Data items
-.-.-

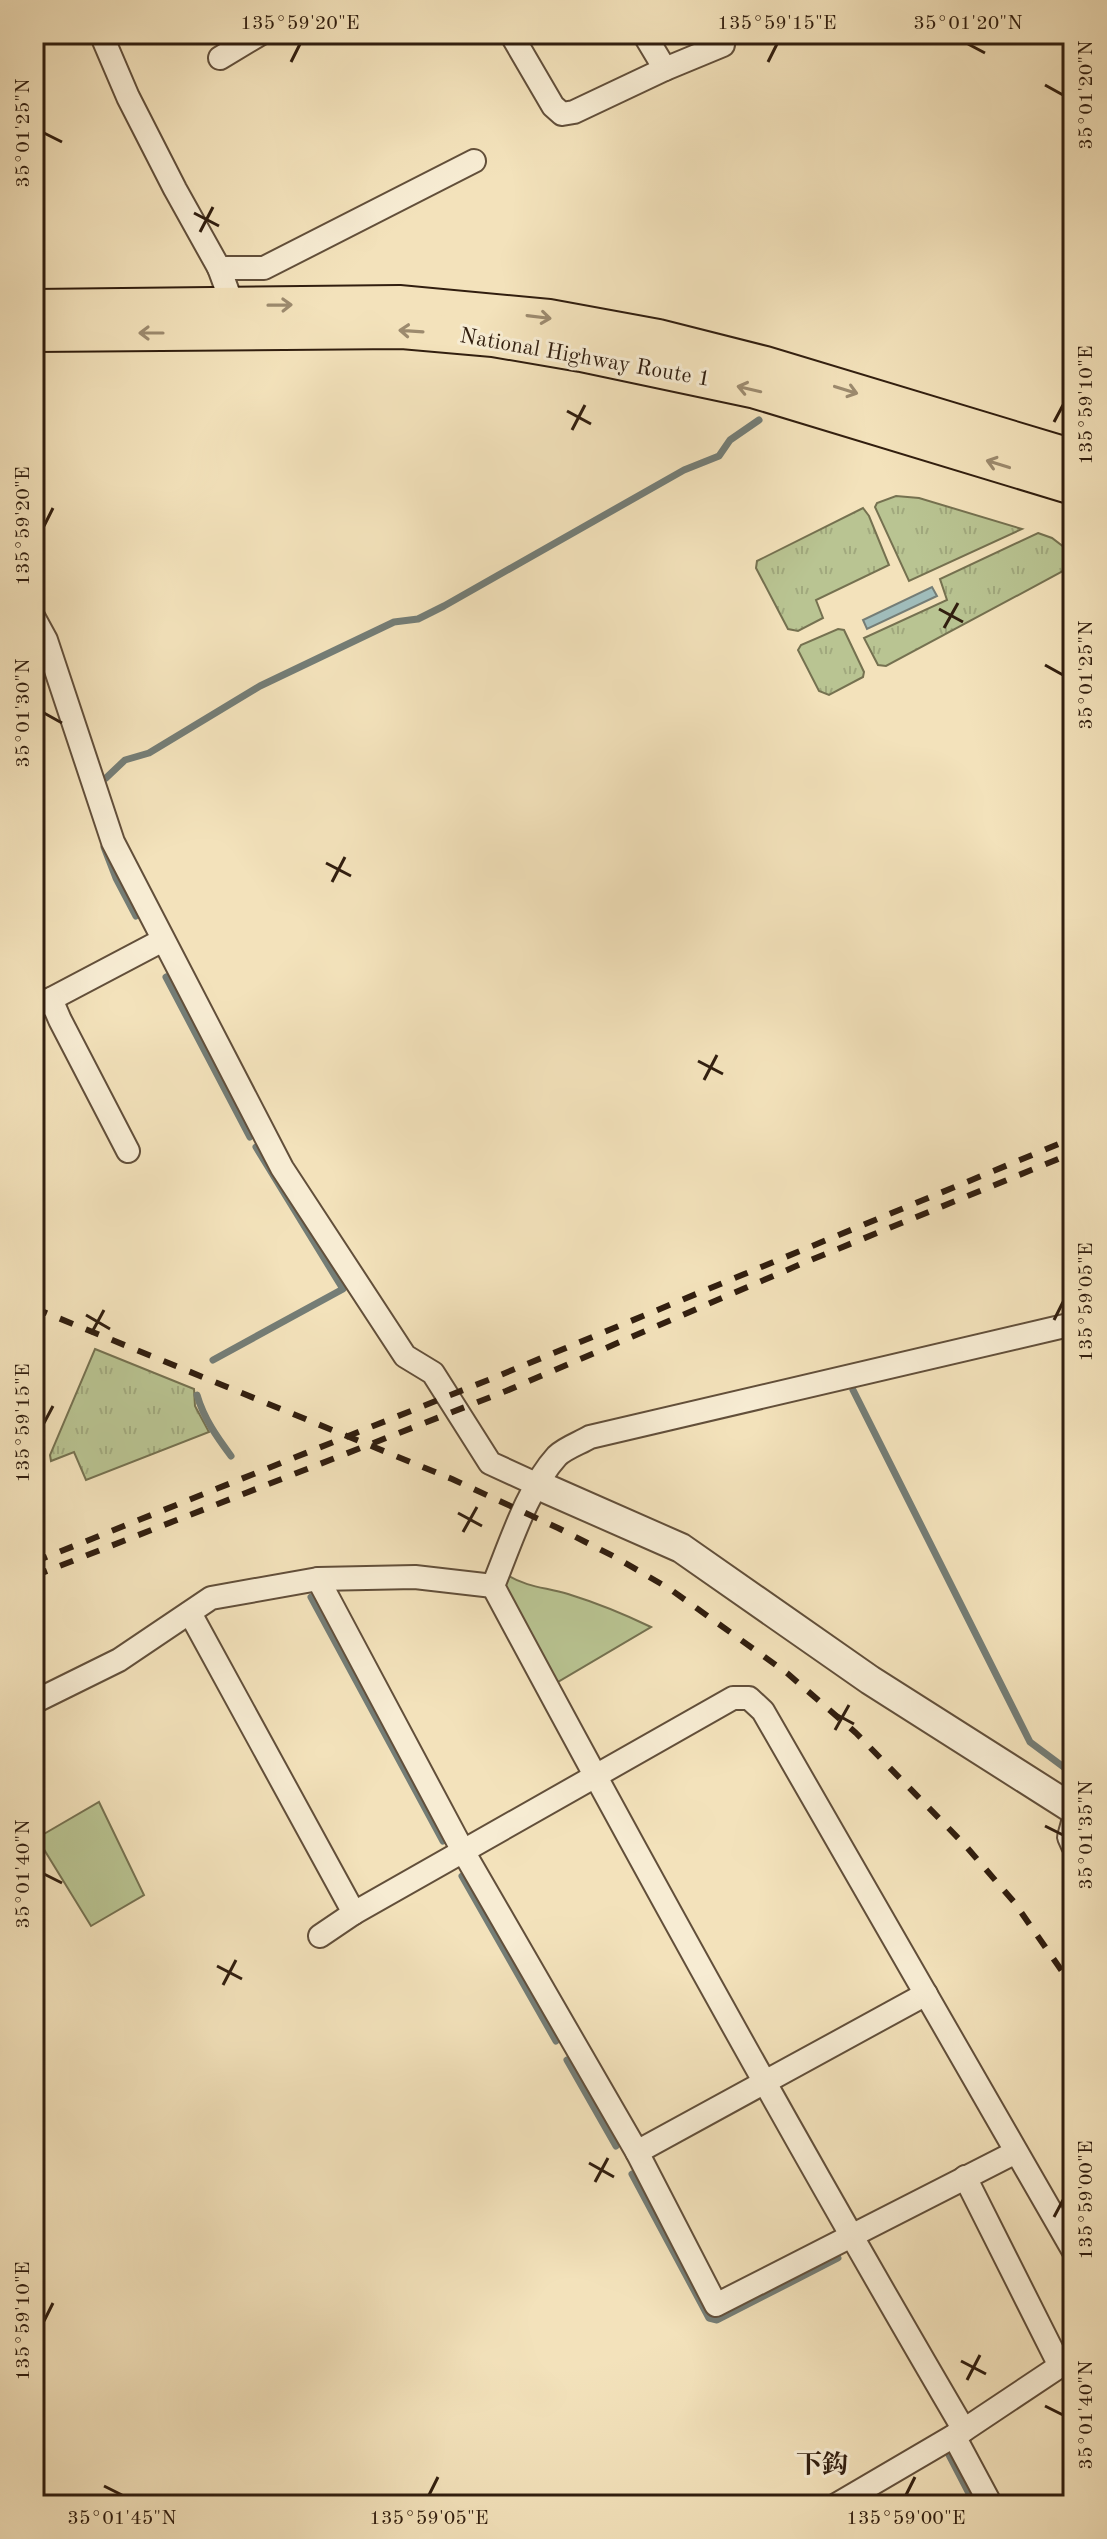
<svg xmlns="http://www.w3.org/2000/svg" width="1107" height="2539" font-family="'Old Standard TT','Noto Serif JP',serif">
<style>
.grass{fill:url(#grass-tufts);stroke:#757150;stroke-width:2}
.green{fill:#b9c492;stroke:#757150;stroke-width:2}
.water{fill:#a0bcba;stroke:#747d76;stroke-width:2}
.lines{fill:none;stroke-linecap:round;stroke-linejoin:round}
.stream{stroke:#747d76;stroke-width:7}
.minor-casing{stroke:#624f3a;stroke-width:26}
.tertiary-casing{stroke:#624f3a;stroke-width:32}
.trunk-casing{stroke:#311e0f;stroke-width:40}
.minor{stroke:#f7ecd3;stroke-width:22}
.tertiary{stroke:#f7ecd3;stroke-width:28}
.trunk{stroke:#f3e2bb;stroke-width:36}
.rail{stroke:#311e0f;stroke-width:6;stroke-dasharray:14 14;stroke-linecap:butt}
.oneway{stroke:#9c8a6e}
.ticks{fill:none;stroke:#311e0f;stroke-width:3}
.labels{text-anchor:middle;dominant-baseline:central;stroke-width:6;stroke-linejoin:round;paint-order:stroke}
.street-label{font-size:22px;fill:#311e0f;stroke:#f7ecd3}
.quarter-label{font-size:26px;font-weight:bold;fill:#311e0f;stroke:#f7ecd3}
.neatline{fill:none;stroke:#311e0f;stroke-width:3}
.ticks-label{font-size:20px;text-anchor:middle;fill:#311e0f}
</style>
<defs>
<pattern id="grass-tufts" width="24" height="20" patternUnits="userSpaceOnUse" patternTransform="scale(2)"><rect width="24" height="20" fill="#b9c492"/><path d="M3 7l-1-3M5 7V3M7 7l1-3M15 17l-1-3M17 17v-4M19 17l1-3" fill="none" stroke="#a0a87d"/></pattern>
</defs>
<rect width="100%" height="100%" fill="#f3e2bb"/>
<filter id="stains"><feTurbulence type="fractalNoise" baseFrequency=".0025" numOctaves="4"/><feColorMatrix values="0 0 0 0 .2 0 0 0 0 .09 0 0 0 0 .02 0 0 0 .5 -.17"/></filter>
<radialGradient id="worn" r=".72"><stop offset=".6" stop-color="#630" stop-opacity="0"/><stop offset="1" stop-color="#630" stop-opacity=".3"/></radialGradient>
<!-- grass -->
<g class="grass">
<path d="M896 496 919 498 1022 529 909 581 875 507 877 503Z"/>
<path d="M863 508 869 516 889 565 816 600 823 618 798 631 788 629 756 568 757 561Z"/>
<path d="M1038 533 1052 538 1073 554V563L1065 570 886 666 878 665 864 638 947 600 940 579Z"/>
<path d="M838 629 844 630 864 672 863 677 829 695 819 691 798 650 801 645Z"/>
<path d="M95 1349 194 1389 195 1406 209 1432 86 1480 74 1452 51 1461 50 1455Z"/>
</g>
<!-- green -->
<g class="green">
<path d="M507 1575C529 1588 545 1587 568 1594 597 1603 624 1614 651 1627L556 1683 505 1593 504 1581Z"/>
<path d="M99 1802 144 1895 91 1926 37 1838Z"/>
</g>
<!-- water -->
<path class="water" d="M932 587 937 596 867 629 863 620Z"/>
<g class="lines">
<!-- stream -->
<g class="stream">
<path d="M106 778 125 760 149 753 260 686 394 622 418 619 444 606 684 470 719 456 730 440 759 420"/>
<path d="M104 847 116 878 136 916"/>
<path d="M166 977 250 1137"/>
<path d="M213 1360 343 1289 256 1147"/>
<path d="M853 1390 1030 1742 1073 1774"/>
<path d="M197 1395C204 1419 217 1437 231 1456"/>
<path d="M311 1597 443 1841"/>
<path d="M462 1876 556 2041"/>
<path d="M567 2060 616 2146"/>
<path d="M632 2174 709 2318 717 2320 838 2258"/>
<path d="M949 2455 975 2505"/>
</g>
<defs>
<g id="minor">
<path d="M101 34 128 97 175 189 219 268 236 314"/>
<path d="M511 34 553 106 562 114 574 112 665 69 644 34"/>
<path d="M220 58 260 34"/>
<path d="M665 69 723 45"/>
<path d="M219 268H264L474 161"/>
<path d="M34 618 46 640 113 842 282 1168 405 1356 433 1373 490 1463 538 1485"/>
<path d="M51 999 60 1020 128 1151"/>
<path d="M34 1008 163 940"/>
<path d="M318 1579 463 1851 637 2152 716 2305 1016 2152"/>
<path d="M190 1613 354 1913"/>
<path d="M34 1702 119 1660 211 1598 318 1579 415 1577 493 1586"/>
<path d="M1073 1822 1069 1837 1073 1846"/>
<path d="M320 1936 354 1913 733 1698H749L763 1711 1073 2250"/>
<path d="M637 2152 926 1994"/>
<path d="M965 2177 1060 2366"/>
<path d="M964 2430 1072 2358"/>
<path d="M954 2436 991 2505"/>
<path d="M836 2505 964 2430C801 2152 645 1870 493 1586 510 1545 527 1489 557 1456 565 1448 580 1443 590 1437L1073 1324"/>
</g>
<path id="tertiary" d="M538 1485 681 1548 870 1680 1073 1809"/>
<g id="trunk">
<path d="M34 308 399 304 549 318 658 338 765 365 1073 458"/>
<path d="M34 333 402 330 493 338 581 353 756 390 1073 486"/>
</g>
</defs>
<!-- minor casing -->
<use href="#minor" class="minor-casing"/>
<!-- tertiary casing -->
<use href="#tertiary" class="tertiary-casing"/>
<!-- trunk casing -->
<use href="#trunk" class="trunk-casing"/>
<!-- minor -->
<use href="#minor" class="minor"/>
<!-- tertiary -->
<use href="#tertiary" class="tertiary"/>
<!-- trunk -->
<use href="#trunk" class="trunk"/>
<!-- rail -->
<g class="rail">
<path d="M34 1308 452 1479 558 1528 613 1556 670 1589 787 1673 856 1733 964 1844 1014 1902 1073 1987"/>
<path d="M34 1562 498 1376 1073 1138"/>
<path d="M34 1576 506 1391 801 1264 1073 1153"/>
</g>
</g>
<!-- one-way arrows -->
<defs><path id="oneway-shaft" d="M-6 0H5M1.5-3L5.5 0L1.5 3" fill="none" stroke-width="1.6" stroke-linecap="round" stroke-linejoin="round" transform="scale(2)"/></defs>
<g class="oneway">
<use href="#oneway-shaft" transform="translate(280 305) rotate(-1)"/>
<use href="#oneway-shaft" transform="translate(539 317) rotate(7)"/>
<use href="#oneway-shaft" transform="translate(411 331) rotate(-176)"/>
<use href="#oneway-shaft" transform="translate(151 333) rotate(180)"/>
<use href="#oneway-shaft" transform="translate(749 389) rotate(-167)"/>
<use href="#oneway-shaft" transform="translate(846 390) rotate(17)"/>
<use href="#oneway-shaft" transform="translate(998 464) rotate(-163)"/>
</g>
<!-- ticks -->
<path class="ticks" d="M968 44 985 53M291 62 300 44M768 62 777 44M1045 85 1063 95M44 133 62 142M194 213 219 226M200 232 213 207M567 411 591 424M1054 422 1063 405M572 430 585 405M44 526 53 508M939 609 963 622M944 628 958 603M1045 665 1063 675M44 713 62 723M326 863 351 876M332 882 345 857M698 1061 723 1074M704 1080 717 1055M86 1315 110 1329M1054 1320 1063 1302M91 1334 104 1310M44 1423 53 1406M458 1513 482 1526M463 1532 477 1507M830 1711 854 1724M835 1730 849 1705M1045 1826 1063 1835M44 1874 62 1883M217 1966 242 1979M223 1985 236 1960M589 2163 614 2177M595 2182 608 2158M1054 2217 1063 2200M44 2321 53 2303M961 2361 986 2374M967 2380 980 2355M1045 2406 1063 2415M104 2486 122 2495M429 2495 438 2477M906 2495 915 2477"/>
<g class="labels">
<!-- street labels -->
<g class="street-label">
<text transform="translate(585 358) rotate(10)">National Highway Route 1</text>
</g>
<!-- quarter labels -->
<g class="quarter-label">
<text x="822" y="2466">下鈎</text>
</g>
</g>
<!-- margin -->
<rect width="1107" height="2539" fill="none" stroke="#f3e2bb" stroke-width="88"/>
<rect x="44" y="44" width="1019" height="2451" class="neatline"/>
<g class="ticks-label">
<text x="300" y="29">135°59'20"E</text>
<text x="777" y="29">135°59'15"E</text>
<text x="968" y="29">35°01'20"N</text>
<text transform="translate(1085 95) rotate(-90)" y="7">35°01'20"N</text>
<text transform="translate(22 133) rotate(-90)" y="7">35°01'25"N</text>
<text transform="translate(1085 405) rotate(-90)" y="7">135°59'10"E</text>
<text transform="translate(22 526) rotate(-90)" y="7">135°59'20"E</text>
<text transform="translate(1085 675) rotate(-90)" y="7">35°01'25"N</text>
<text transform="translate(22 713) rotate(-90)" y="7">35°01'30"N</text>
<text transform="translate(1085 1302) rotate(-90)" y="7">135°59'05"E</text>
<text transform="translate(22 1423) rotate(-90)" y="7">135°59'15"E</text>
<text transform="translate(1085 1835) rotate(-90)" y="7">35°01'35"N</text>
<text transform="translate(22 1874) rotate(-90)" y="7">35°01'40"N</text>
<text transform="translate(1085 2200) rotate(-90)" y="7">135°59'00"E</text>
<text transform="translate(22 2321) rotate(-90)" y="7">135°59'10"E</text>
<text transform="translate(1085 2415) rotate(-90)" y="7">35°01'40"N</text>
<text x="122" y="2524">35°01'45"N</text>
<text x="429" y="2524">135°59'05"E</text>
<text x="906" y="2524">135°59'00"E</text>
</g>
<rect width="100%" height="100%" filter="url(#stains)"/>
<rect width="100%" height="100%" fill="url(#worn)"/>
</svg>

-.-.-

→ WHAT IS EXPECTED
Which lines hold the string "size"? Copy all of them from the data above.

→ RESULT
.street-label{font-size:22px;fill:#311e0f;stroke:#f7ecd3}
.quarter-label{font-size:26px;font-weight:bold;fill:#311e0f;stroke:#f7ecd3}
.ticks-label{font-size:20px;text-anchor:middle;fill:#311e0f}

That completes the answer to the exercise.